The Catalan parliament in Barcelona has been standing empty for 83 days. The only official business has been done by the cleaning staff, keeping the cobwebs away.

In October last year, the parliament chamber resounded with separatist songs of celebration when the whole cabinet sang in victory, after their illegal declaration of independence from Spain.

Since then, the only time the MPs' red-velvet chairs have been used has been for the odd school tour, with children in place of politicians walking around the ghostly stone palace, being told stories of the building's past, and about the present turbulence.

On Wednesday, Catalan MPs return for the re-opening of parliament, following the snap elections the Spanish government called in December. The region's three separatist parties are set to govern again, after they won 70 out of 135 available seats, enough collectively to rule as a coalition - if they can establish one.

Two things of note will begin to happen. Firstly, a parliamentary board will be voted for, and reflecting the election result that will mostly be made up of independence politicians.

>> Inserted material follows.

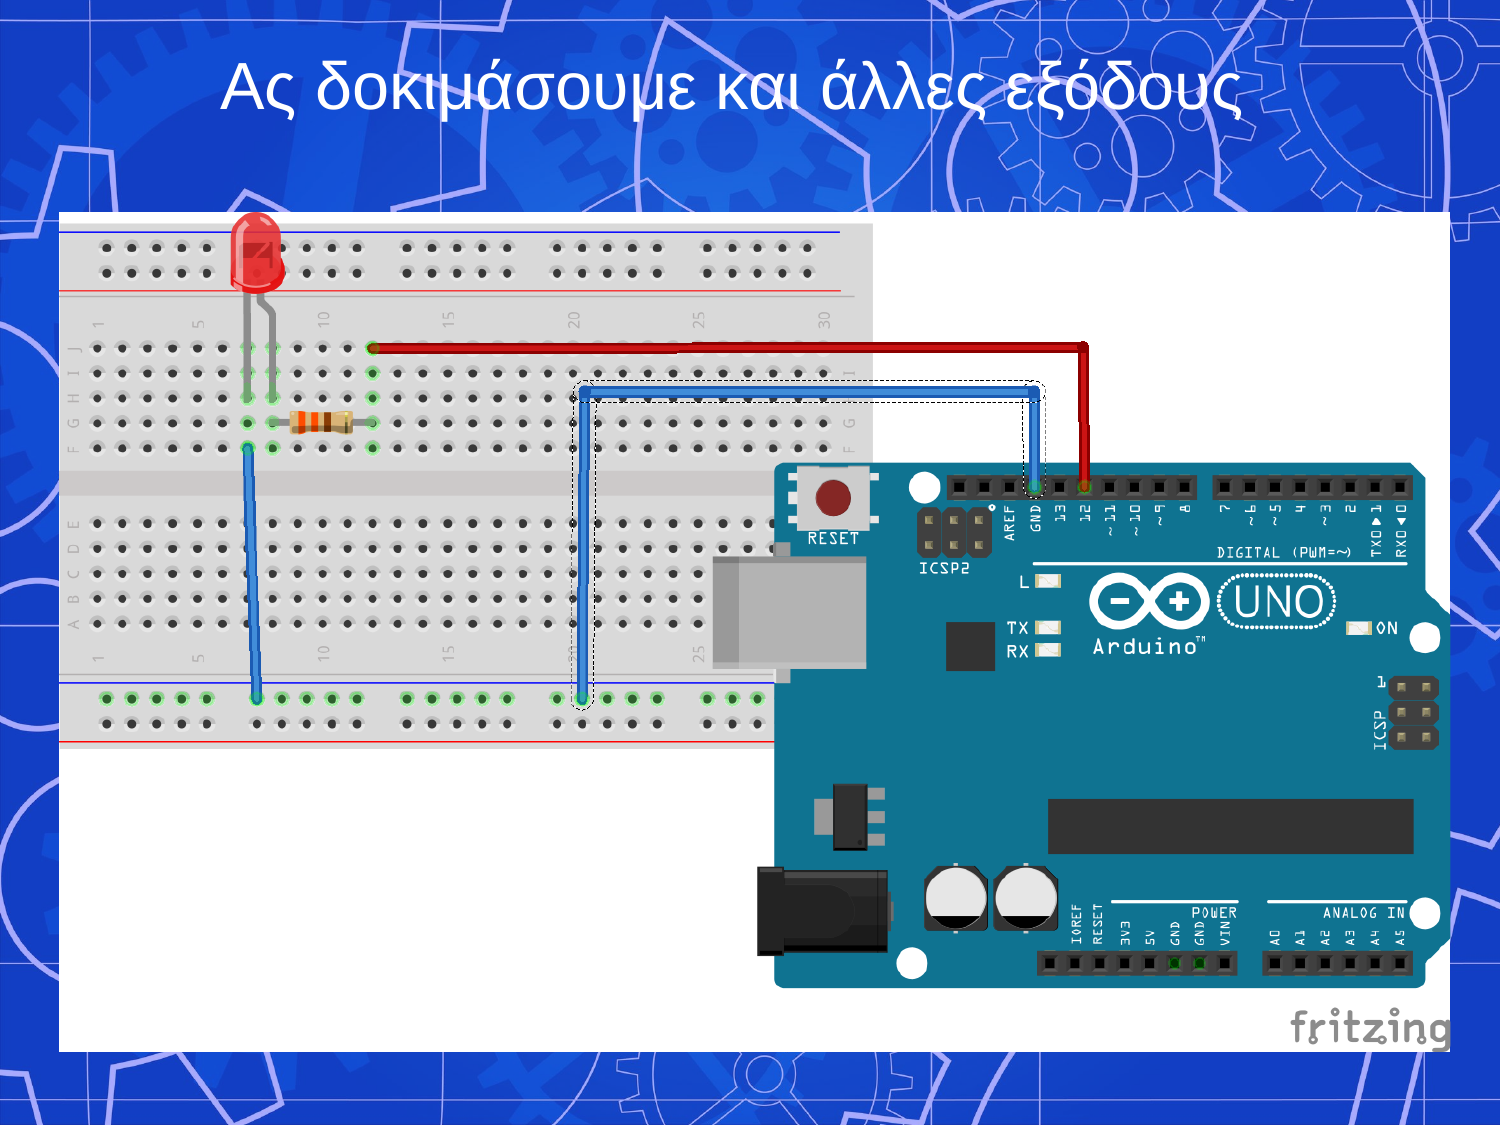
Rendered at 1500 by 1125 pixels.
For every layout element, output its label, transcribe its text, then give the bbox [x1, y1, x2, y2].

text_box Ας δοκιμάσουμε και άλλες εξόδους [283, 35, 1182, 211]
picture [59, 212, 1453, 1052]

Secondly, that board will be in charge of proposing the next president - but there is an unresolved problem. The board is likely to propose the ex-President Carles Puigdemont as leader again, despite the fact that he's 800 miles away in Belgium, in self-imposed exile. He is refusing to return because if he does, he faces arrest on sedition and rebellion allegations, which carry a potential prison sentence of up to 30 years.

But how the eight independence politicians still in prison or exile will be able to cast their votes - or operate in parliament when they're not present - is being questioned.

Mr Puigdemont's team believe he can rule from afar, via Skype, Facebook and social media if need be, although that has earned him the nickname the "hologram president" in the Spanish press.

In Barcelona, Mr Puigdemont's spokesman, Joan Maria Piqué, tells me it is perfectly plausible for him to be president remotely, and points to how Donald Trump uses Twitter as a prime source of interaction in the US.

Media caption,

Why is there a Catalan crisis? The answer is in its past, as Europe correspondent Gavin Lee explains

There has been a warning this week from Spain's Prime Minister, Mariano Rajoy, who says that any attempt to inaugurate Mr Puigdemont will lead to the continuation of emergency rule by Madrid.

Lawyers for the Catalan parliament council, an advisory body, have also said it would not be legal or within the Spanish constitution to allow for a president in exile.

Joan Maria Piqué dismisses both of these claims, and states that Mr Rajoy has no power to prevent a Puigdemont presidency.

In Madrid, a spokesman for the Partido Popular, Spain's governing party, tells me the situation has gone "from an independence crisis to a political farce". Ramón García says the Spanish government believes any political return for Carles Puigdemont will have to be decided by the Spanish Constitutional Court, and that it is likely to immediately suspend the decision to elect him while it investigates the legal possibility of remote rule.

After the Catalan board of seven MPs has assembled today, it has two weeks to nominate its president.

In contrast to the sound and fury of the recent months of protest and political discontent, it appears calm, for now, as the next more formal stage of the crisis plays out.